Jornalista formada em 2003 pela FIAM, com pós-graduação na Fundação Cásper Líbero e MBA em finanças, começou a carreira repórter de agronegócio e colaborou com revistas segmentadas. Na Agência Estado/Broadcast foi repórter de tempo real por dez anos em São Paulo e também em Brasília, desde 2015. Foi pelo grupo Estado que cobriu o impeachment da presidente Dilma Rousseff. No Valor Econômico, acompanhou como setorista do Palácio do Planalto o fim do governo Michel Temer e a chegada de Jair Bolsonaro à Presidência.

Do UOL, em Brasília

01/06/2020 16h37

O ministro da Secretaria de Governo, Luiz Eduardo Ramos, explicitou a insatisfação do governo com as recentes declarações do ministro do Supremo Tribunal Federal (STF), Celso de Mello, e pediu respeito ao presidente Jair Bolsonaro.

"Comparar o nosso amado Brasil à "Alemanha de Hitler" nazista é algo, no mínimo, inoportuno e infeliz. A Democracia Brasileira não merece isso. Por favor, respeito o Presidente Bolsonaro e tenha mais amor à nossa Pátria", escreveu o ministro nesta segunda-feira, em suas redes sociais.

Ontem, Celso de Mello criticou os movimentos de apoiadores do presidente Bolsonaro e enviou mensagem aos colegas de Corte fazendo comparação do momento atual com o regime da Alemanha.

A mensagem de Ramos hoje, apesar de claramente dirigida a Celso de Mello, segundo auxiliares do ministro, é para reforçar que o governo exige "limites em algumas manifestações" vindas de ministros do STF.

Celso de Mello, que autorizou a divulgação do vídeo da reunião ministerial no inquérito que apura suposta interferência do presidente na Polícia Federal, e Alexandre de Moraes, que seguiu uma ação que atingiu aliados do presidente por espalharem notícias falsas, têm sido alvos das reclamações do presidente e também de manifestantes a seu favor.

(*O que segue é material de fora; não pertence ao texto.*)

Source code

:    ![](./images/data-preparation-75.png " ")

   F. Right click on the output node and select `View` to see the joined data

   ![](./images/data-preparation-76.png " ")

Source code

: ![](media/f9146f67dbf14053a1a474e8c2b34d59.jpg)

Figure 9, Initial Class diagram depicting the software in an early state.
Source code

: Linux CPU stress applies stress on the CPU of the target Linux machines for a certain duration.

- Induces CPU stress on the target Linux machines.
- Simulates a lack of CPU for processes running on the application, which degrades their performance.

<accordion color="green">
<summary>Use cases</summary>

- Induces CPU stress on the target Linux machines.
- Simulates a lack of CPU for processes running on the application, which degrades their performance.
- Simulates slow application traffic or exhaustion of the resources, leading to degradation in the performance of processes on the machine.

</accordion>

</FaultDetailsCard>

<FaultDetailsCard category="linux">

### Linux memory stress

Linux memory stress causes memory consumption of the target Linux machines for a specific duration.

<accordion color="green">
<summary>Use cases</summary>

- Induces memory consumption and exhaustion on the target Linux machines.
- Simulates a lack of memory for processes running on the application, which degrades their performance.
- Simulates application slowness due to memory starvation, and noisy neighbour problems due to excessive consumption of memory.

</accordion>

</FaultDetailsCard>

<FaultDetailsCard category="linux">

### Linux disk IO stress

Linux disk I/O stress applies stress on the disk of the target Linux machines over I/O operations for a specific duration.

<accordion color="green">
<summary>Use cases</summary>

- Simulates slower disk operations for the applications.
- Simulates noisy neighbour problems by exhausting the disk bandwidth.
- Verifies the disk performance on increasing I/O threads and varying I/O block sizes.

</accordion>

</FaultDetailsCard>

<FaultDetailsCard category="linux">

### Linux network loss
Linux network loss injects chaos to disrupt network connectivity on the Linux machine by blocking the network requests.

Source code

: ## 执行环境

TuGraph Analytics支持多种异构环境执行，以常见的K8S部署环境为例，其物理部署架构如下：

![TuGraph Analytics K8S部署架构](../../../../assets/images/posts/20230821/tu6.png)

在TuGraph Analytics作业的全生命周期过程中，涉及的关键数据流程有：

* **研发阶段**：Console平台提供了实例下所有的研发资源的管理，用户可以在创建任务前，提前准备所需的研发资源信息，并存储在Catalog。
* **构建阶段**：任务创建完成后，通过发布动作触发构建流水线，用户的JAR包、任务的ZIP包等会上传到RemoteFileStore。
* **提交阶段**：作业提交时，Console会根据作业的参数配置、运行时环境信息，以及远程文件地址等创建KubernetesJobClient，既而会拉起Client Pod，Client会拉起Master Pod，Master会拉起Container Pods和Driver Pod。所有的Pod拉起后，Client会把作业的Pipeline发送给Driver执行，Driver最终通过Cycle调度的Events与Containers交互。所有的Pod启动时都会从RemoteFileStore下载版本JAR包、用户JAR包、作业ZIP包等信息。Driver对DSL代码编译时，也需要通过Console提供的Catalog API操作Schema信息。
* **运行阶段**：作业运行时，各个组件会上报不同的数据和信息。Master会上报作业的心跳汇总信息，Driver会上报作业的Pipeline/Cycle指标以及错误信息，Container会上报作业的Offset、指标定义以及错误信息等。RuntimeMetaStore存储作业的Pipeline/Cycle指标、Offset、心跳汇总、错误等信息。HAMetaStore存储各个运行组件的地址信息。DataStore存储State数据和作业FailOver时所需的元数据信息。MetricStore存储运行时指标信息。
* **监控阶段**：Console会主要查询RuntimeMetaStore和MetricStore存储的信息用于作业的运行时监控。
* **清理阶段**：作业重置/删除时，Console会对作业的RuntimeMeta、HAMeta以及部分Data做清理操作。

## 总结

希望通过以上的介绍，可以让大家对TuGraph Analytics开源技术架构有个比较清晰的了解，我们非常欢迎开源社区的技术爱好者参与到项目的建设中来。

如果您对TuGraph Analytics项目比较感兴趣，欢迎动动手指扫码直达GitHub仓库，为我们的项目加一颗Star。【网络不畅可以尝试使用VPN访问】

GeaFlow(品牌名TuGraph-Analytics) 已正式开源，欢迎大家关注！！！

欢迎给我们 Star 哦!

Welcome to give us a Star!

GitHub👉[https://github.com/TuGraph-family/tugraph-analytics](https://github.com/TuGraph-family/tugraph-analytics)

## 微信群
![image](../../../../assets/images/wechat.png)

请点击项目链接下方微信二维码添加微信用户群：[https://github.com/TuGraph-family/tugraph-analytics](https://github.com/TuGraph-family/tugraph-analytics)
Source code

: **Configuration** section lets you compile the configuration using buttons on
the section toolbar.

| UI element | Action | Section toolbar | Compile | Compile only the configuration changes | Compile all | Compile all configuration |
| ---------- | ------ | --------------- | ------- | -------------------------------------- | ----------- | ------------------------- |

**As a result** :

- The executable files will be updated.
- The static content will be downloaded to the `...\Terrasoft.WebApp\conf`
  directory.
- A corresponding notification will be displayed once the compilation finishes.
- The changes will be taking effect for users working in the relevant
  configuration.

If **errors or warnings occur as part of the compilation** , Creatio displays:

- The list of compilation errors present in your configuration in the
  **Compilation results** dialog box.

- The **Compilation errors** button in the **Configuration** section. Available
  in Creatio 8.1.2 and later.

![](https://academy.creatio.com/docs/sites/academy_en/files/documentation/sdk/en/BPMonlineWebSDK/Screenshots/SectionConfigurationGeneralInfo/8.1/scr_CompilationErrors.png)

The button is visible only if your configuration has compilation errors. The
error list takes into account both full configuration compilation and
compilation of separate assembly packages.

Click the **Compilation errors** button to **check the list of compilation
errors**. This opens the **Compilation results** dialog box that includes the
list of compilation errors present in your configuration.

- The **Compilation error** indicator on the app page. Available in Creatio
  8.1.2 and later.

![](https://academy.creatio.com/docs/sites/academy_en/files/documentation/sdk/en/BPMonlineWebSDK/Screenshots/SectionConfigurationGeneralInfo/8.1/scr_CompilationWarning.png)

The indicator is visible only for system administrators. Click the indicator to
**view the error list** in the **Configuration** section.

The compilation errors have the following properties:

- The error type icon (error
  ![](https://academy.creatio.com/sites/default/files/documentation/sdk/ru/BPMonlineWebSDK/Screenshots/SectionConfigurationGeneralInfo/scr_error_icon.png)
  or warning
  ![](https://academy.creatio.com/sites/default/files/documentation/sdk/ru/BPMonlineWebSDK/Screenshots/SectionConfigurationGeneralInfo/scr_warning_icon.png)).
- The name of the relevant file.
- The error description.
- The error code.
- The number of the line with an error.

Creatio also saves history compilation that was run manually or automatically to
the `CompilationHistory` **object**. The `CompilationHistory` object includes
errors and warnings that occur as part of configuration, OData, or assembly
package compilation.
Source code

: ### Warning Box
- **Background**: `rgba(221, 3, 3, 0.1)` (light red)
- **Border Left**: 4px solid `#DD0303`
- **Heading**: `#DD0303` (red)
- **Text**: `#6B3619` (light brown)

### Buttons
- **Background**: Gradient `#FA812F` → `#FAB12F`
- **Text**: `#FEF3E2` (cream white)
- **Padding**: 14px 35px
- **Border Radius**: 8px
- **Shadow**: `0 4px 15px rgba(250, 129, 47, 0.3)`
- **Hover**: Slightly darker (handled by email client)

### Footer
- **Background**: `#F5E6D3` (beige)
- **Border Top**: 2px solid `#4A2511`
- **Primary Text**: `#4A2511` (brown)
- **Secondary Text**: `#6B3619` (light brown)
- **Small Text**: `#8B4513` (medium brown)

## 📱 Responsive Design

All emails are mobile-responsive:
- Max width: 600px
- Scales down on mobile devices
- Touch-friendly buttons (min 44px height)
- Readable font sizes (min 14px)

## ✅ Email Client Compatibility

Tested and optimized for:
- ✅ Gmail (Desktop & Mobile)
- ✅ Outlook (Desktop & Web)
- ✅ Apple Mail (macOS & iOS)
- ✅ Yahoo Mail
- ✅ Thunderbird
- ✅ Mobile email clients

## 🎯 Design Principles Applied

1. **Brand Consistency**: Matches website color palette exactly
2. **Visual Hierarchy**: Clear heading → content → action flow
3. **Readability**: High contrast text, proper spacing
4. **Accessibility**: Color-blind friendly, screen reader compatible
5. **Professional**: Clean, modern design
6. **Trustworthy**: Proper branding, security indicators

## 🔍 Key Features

Ramos é o ministro responsável pela articulação com o Congresso, uma das suas principais missões é dialogar.

O limite que Ramos tenta impor aos magistrados, pelas redes sociais, porém, tem um potencial de perpetuar ainda mais a crise vivida entre os dois poderes.

"Ele não falou das instituições, não criticou o STF, mas avaliou que não podia ficar em silêncio e tolerar essas acusações", disse um auxiliar.

No domingo, dia que Bolsonaro participou de mais uma manifestação em Brasília, que havia pedidos antidemocráticos de fechamento do STF e do Congresso, Ramos também usou as redes sociais para apoiar o presidente.

"Sou seu amigo pessoal há mais de quarenta anos e sei dos ataques injustos que ele sofre de todos os espectros políticos. Assim como ele, respeito as instituições e os valores democráticos do país. Estamos juntos. Presidente!